Records to use.

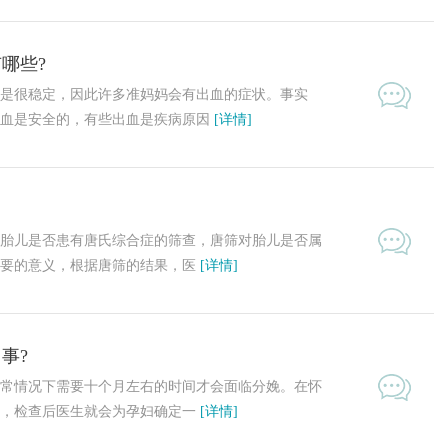
哪些?
很稳定，因此许多准妈妈会有出血的症状。事实
出血是安全的，有些出血是疾病原因
[详情]
胎儿是否患有唐氏综合症的筛查，唐筛对胎儿是否属
重要的意义，根据唐筛的结果，医
[详情]
事?
常情况下需要十个月左右的时间才会面临分娩。在怀
查，检查后医生就会为孕妇确定一
[详情]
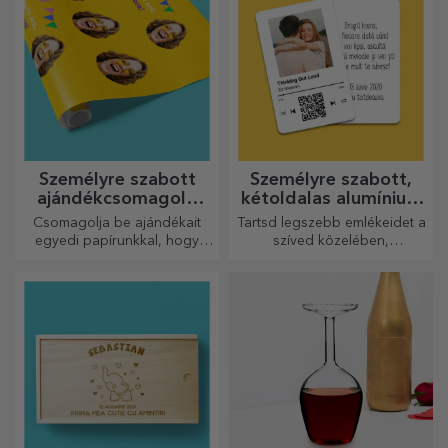
Személyre szabott
Személyre szabott,
ajándékcsomagoló
kétoldalas alumínium
papír
kártyák
Csomagolja be ajándékait
Tartsd legszebb emlékeidet a
egyedi papírunkkal, hogy
szíved közelében,
még kinyitni sem akarják majd
szeretteiddel együtt.
őket.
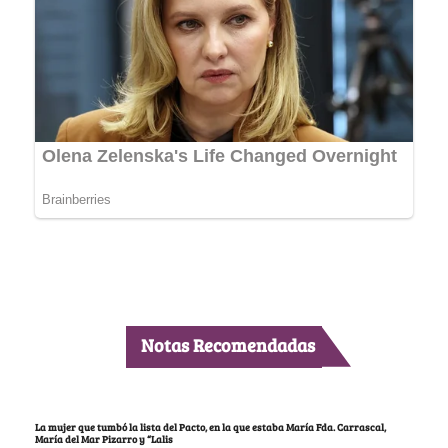
Notas Recomendadas
La mujer que tumbó la lista del Pacto, en la que estaba María Fda. Carrascal,
María del Mar Pizarro y “Lalis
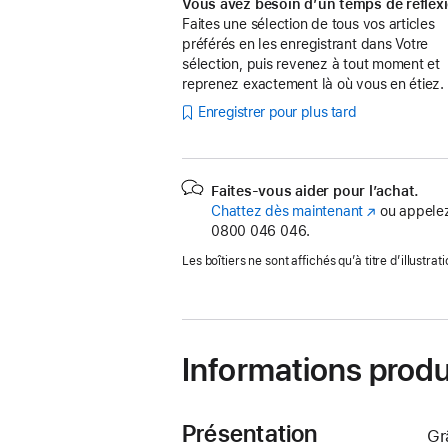
Vous avez besoin d’un temps de réflex
Faites une sélection de tous vos articles
préférés en les enregistrant dans Votre
sélection, puis revenez à tout moment et
reprenez exactement là où vous en étiez.
Enregistrer pour plus tard
Faites-vous aider pour l’achat.
Chattez dès maintenant
(s’ouvre
ou appelez
0800 046 046.
dans
une
Les boîtiers ne sont affichés qu’à titre d’illustrati
nouvelle
fenêtre)
Informations produ
Présentation
Gr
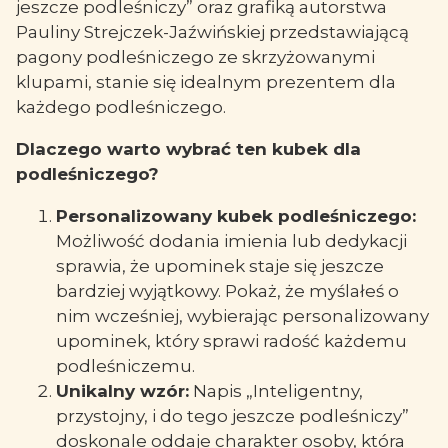
jeszcze podleśniczy” oraz grafiką autorstwa
Pauliny Strejczek-Jaźwińskiej przedstawiającą
pagony podleśniczego ze skrzyżowanymi
klupami, stanie się idealnym prezentem dla
każdego podleśniczego.
Dlaczego warto wybrać ten kubek dla
podleśniczego?
Personalizowany kubek podleśniczego:
Możliwość dodania imienia lub dedykacji
sprawia, że upominek staje się jeszcze
bardziej wyjątkowy. Pokaż, że myślałeś o
nim wcześniej, wybierając personalizowany
upominek, który sprawi radość każdemu
podleśniczemu.
Unikalny wzór:
Napis „Inteligentny,
przystojny, i do tego jeszcze podleśniczy”
doskonale oddaje charakter osoby, która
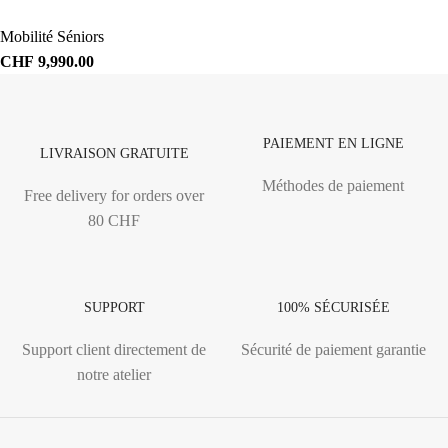
Mobilité Séniors
CHF
9,990.00
PAIEMENT EN LIGNE
LIVRAISON GRATUITE
Méthodes de paiement
Free delivery for orders over
80 CHF
SUPPORT
100% SÉCURISÉE
Support client directement de
Sécurité de paiement garantie
notre atelier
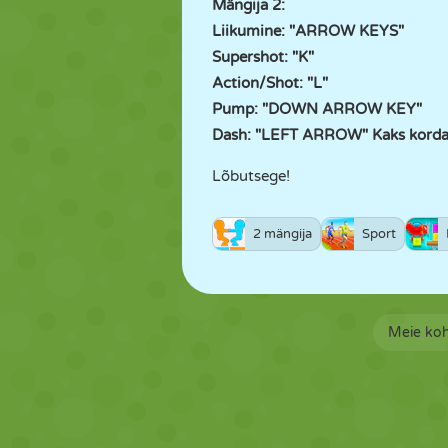
Mängija 2:
Liikumine: "ARROW KEYS"
Supershot: "K"
Action/Shot: "L"
Pump: "DOWN ARROW KEY"
Dash: "LEFT ARROW" Kaks korda
Lõbutsege!
2 mängija
Sport
Meie ko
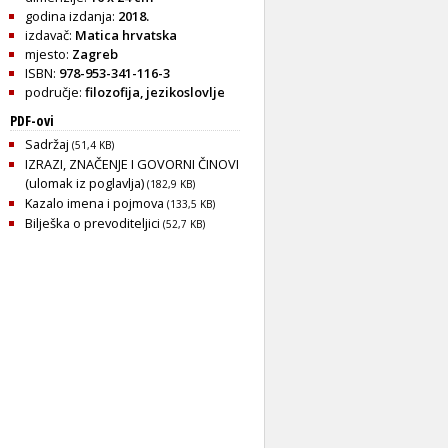
godina izdanja:
2018.
izdavač:
Matica hrvatska
mjesto:
Zagreb
ISBN:
978-953-341-116-3
područje:
filozofija
,
jezikoslovlje
PDF-ovi
Sadržaj
(51,4 KB)
IZRAZI, ZNAČENJE I GOVORNI ČINOVI
(ulomak iz poglavlja)
(182,9 KB)
Kazalo imena i pojmova
(133,5 KB)
Bilješka o prevoditeljici
(52,7 KB)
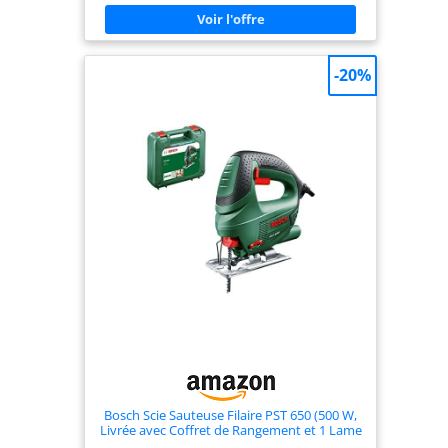
mouvement pendulaire à 4 positions, soufflerie,
présélection de vitesse. AMPShare : Les batteries
et chargeurs sont entièrement compatibles avec le
Professional 18V System Bosch et avec de
nombreux autres outils de l’Alliance multi-
-20%
marques AMPShare. Livré avec : GST 18V-125 S, 1
lame de scie sauteuse T 144 D, set d’aspiration,
dispositif pare-éclats, L-BOXX 136
Bosch Scie Sauteuse Filaire PST 650 (500 W,
Livrée avec Coffret de Rangement et 1 Lame
de Scie pour Bois T144D)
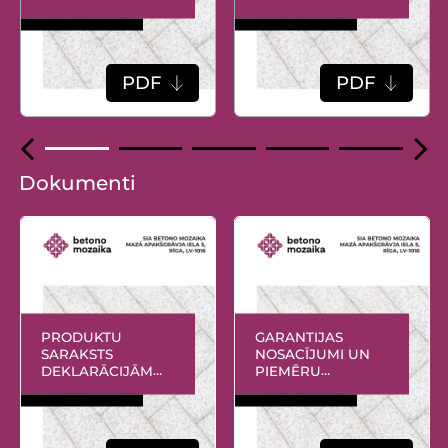
IELA
PDF
PDF
Dokumenti
PRODUKTU
GARANTIJAS
SARAKSTS
NOSACĪJUMI UN
DEKLARĀCIJĀM
PIEMĒRU
31_39
GALERIJA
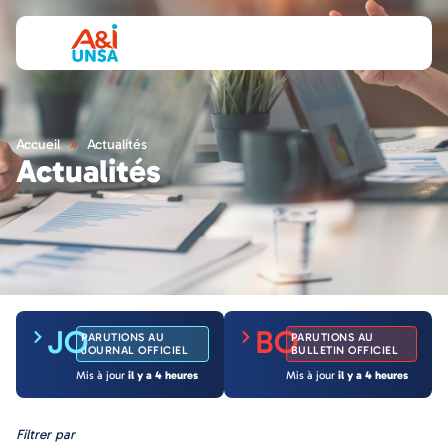
Accueil
»
Actualités
Actualités
JO
BO
PARUTIONS AU
PARUTIONS AU
JOURNAL OFFICIEL
BULLETIN OFFICIEL
Mis à jour
il y a 4 heures
Mis à jour
il y a 4 heures
Filtrer par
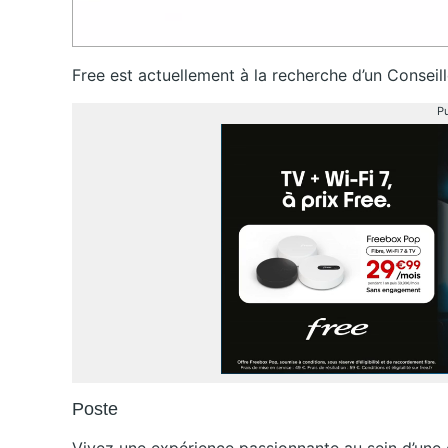
Free est actuellement à la recherche d’un Consei
Pu
Poste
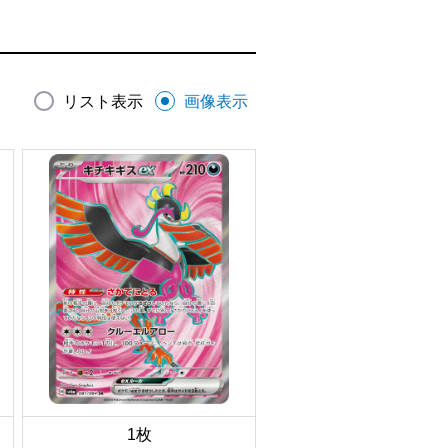
リスト表示
画像表示
1枚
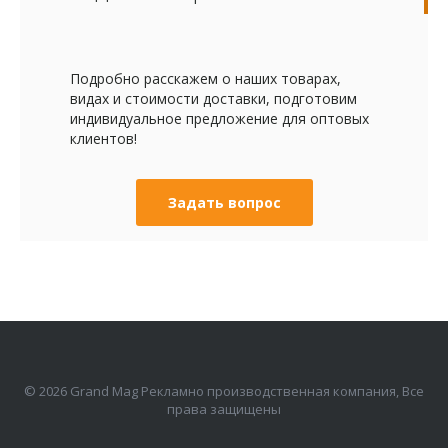
Подробно расскажем о наших товарах,
видах и стоимости доставки, подготовим
индивидуальное предложение для оптовых
клиентов!
Задать вопрос
© 2026 Grand Mag Рекламно производственная компания, Все
права защищены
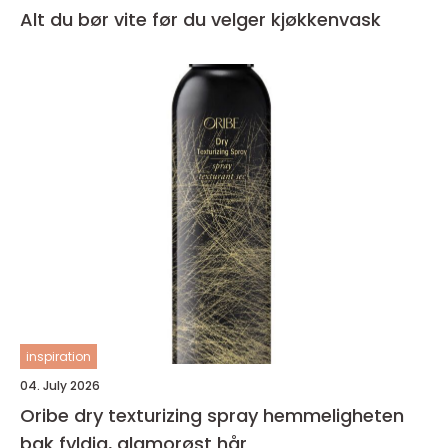
Alt du bør vite før du velger kjøkkenvask
inspiration
04. July 2026
Oribe dry texturizing spray hemmeligheten
bak fyldig, glamorøst hår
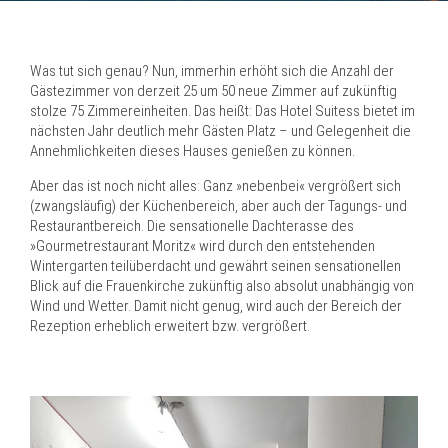
Was tut sich genau? Nun, immerhin erhöht sich die Anzahl der
Gästezimmer von derzeit 25 um 50 neue Zimmer auf zukünftig
stolze 75 Zimmereinheiten. Das heißt: Das Hotel Suitess bietet im
nächsten Jahr deutlich mehr Gästen Platz – und Gelegenheit die
Annehmlichkeiten dieses Hauses genießen zu können.
Aber das ist noch nicht alles: Ganz »nebenbei« vergrößert sich
(zwangsläufig) der Küchenbereich, aber auch der Tagungs- und
Restaurantbereich. Die sensationelle Dachterasse des
»Gourmetrestaurant Moritz« wird durch den entstehenden
Wintergarten teilüberdacht und gewährt seinen sensationellen
Blick auf die Frauenkirche zukünftig also absolut unabhängig von
Wind und Wetter. Damit nicht genug, wird auch der Bereich der
Rezeption erheblich erweitert bzw. vergrößert.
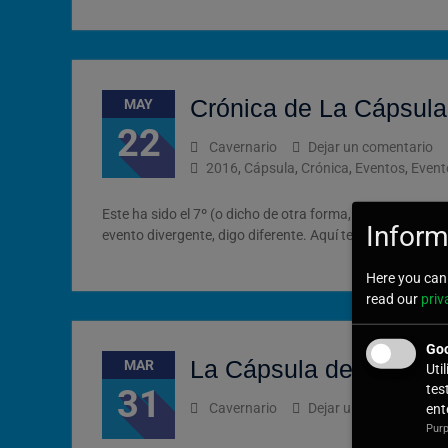
Crónica de La Cápsula
MAY
22
Cavernario
Dejar un comentario
2016
,
Cápsula
,
Crónica
,
Eventos
,
Event
Este ha sido el 7º (o dicho de otra forma, el 10+6) even
Inform
evento divergente, digo diferente. Aquí tenéis una cróni
Here you can 
read our
priv
Goo
La Cápsula del tiempo
MAR
Uti
tes
31
Cavernario
Dejar un comentario
ent
Purp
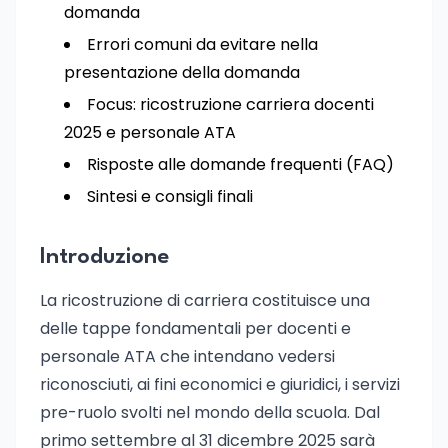
domanda
Errori comuni da evitare nella
presentazione della domanda
Focus: ricostruzione carriera docenti
2025 e personale ATA
Risposte alle domande frequenti (FAQ)
Sintesi e consigli finali
Introduzione
La ricostruzione di carriera costituisce una
delle tappe fondamentali per docenti e
personale ATA che intendano vedersi
riconosciuti, ai fini economici e giuridici, i servizi
pre-ruolo svolti nel mondo della scuola. Dal
primo settembre al 31 dicembre 2025 sarà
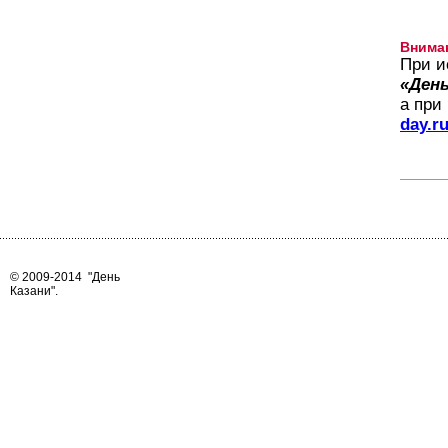
Внима
При и
«День
а при
day.r
© 2009-2014
"День
Казани"
.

Exercise.
Count the lines in the items above that contain the string "ARROW", with case counting, and give only the number.

Output for this exercise.
3